Yes! Clem works with oak, not hickory ("I think hickory puts
too much flavor in the meat," he told me, "you want to taste
the pork, too."), and he uses fire, not just smoke. It's an interesting
heresy, and one I'm perfectly happy to indulge Clem in,
because this stuff is excellent. I dropped some money and bought
two pounds of "pork bbq" (kind of like pulled pork,
only in bigger chunks and covered with Clem's tangy-sweet
tomato-based sauce) and a half-rack of baby back ribs. "I'm
taking them home for dinner," I told myself
HAH! After 10 minutes of smelling that porkmeat, I jumped off
the bypass around State College, ran into Wegman's, grabbed a
Coke and a crusty fresh roll, and ate that half-rack right off
the trunk of the Jetta. I sucked the ribs clean, and it was
delicious, goofy-good, damn near lean for ribmeat, and dripping
with sauce. I'm not a big sauce man, I like the meat, but damn,
that's good sauce. I'm afraid I kind of inhaled them, too: I got two
bites of roll, and one sip of Coke by the time the bare ribs were bouncing
in the styro. Oh well. It was GREAT!!!
Groan. Yum. Wish I had more. Back in the car, fire it up, head
down past Lewistown to Newport, and back through town to find the Middle
Ridge Tavern, as I'd planned. It was a good five miles out of town,
and when I got there, it was closed. Didn't look like much, to
tell the truth, didn't look anything like the place I'd heard described.

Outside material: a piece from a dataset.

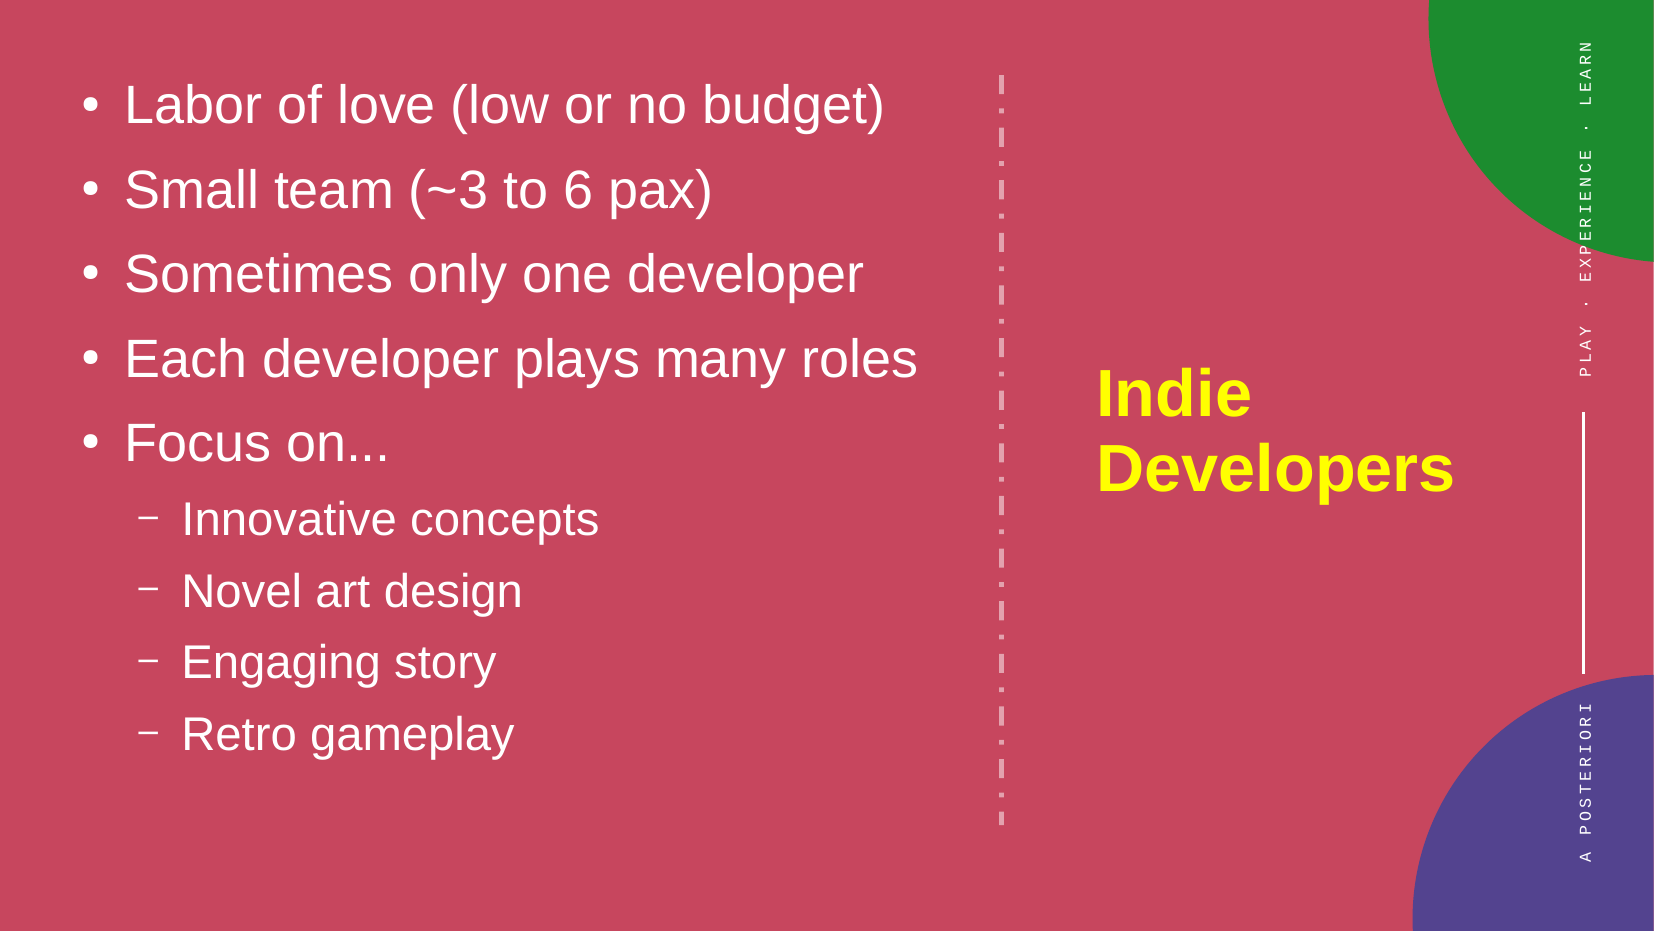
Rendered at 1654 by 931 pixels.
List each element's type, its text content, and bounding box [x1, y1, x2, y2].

So I left, quickly, and headed down over the hill. After some mapwork,
and a lot of the fun hill and dale driving that Pennsylvania
provides, I came out on the west bank of the Susquehanna, north of
Harrisburg, in Marysville.
I was here for my last stop, the Marysville Tavern. I had
heard about this place from three different Pennsylvania brewers, which
is more than sufficient reason to stop and have a beer. So I did, a Tröegs
Nugget Nectar, and it was mighty nice. The Tavern is on the river
side of the Rt. 11/15 four-lane, you have to go under the roadway in
a little tunnel that the locals apparently call the subway. When
you come up, you look right, and there's the Tavern. The beer's decent
-- three Tröegs were on tap that day, including the Nugget and
Mad Elf, there was Dogfish Head 60 Minute, and Franziskaner Weiss.
Not a great tap selection, but okay. The place itself didn't
do a lot for me, despite the river view. Might be a lot
better in the summer; they have a deck out there. I sank my beer and
And then I went home. All good trips must come to an end,
especially the short ones. And that's the end of this one.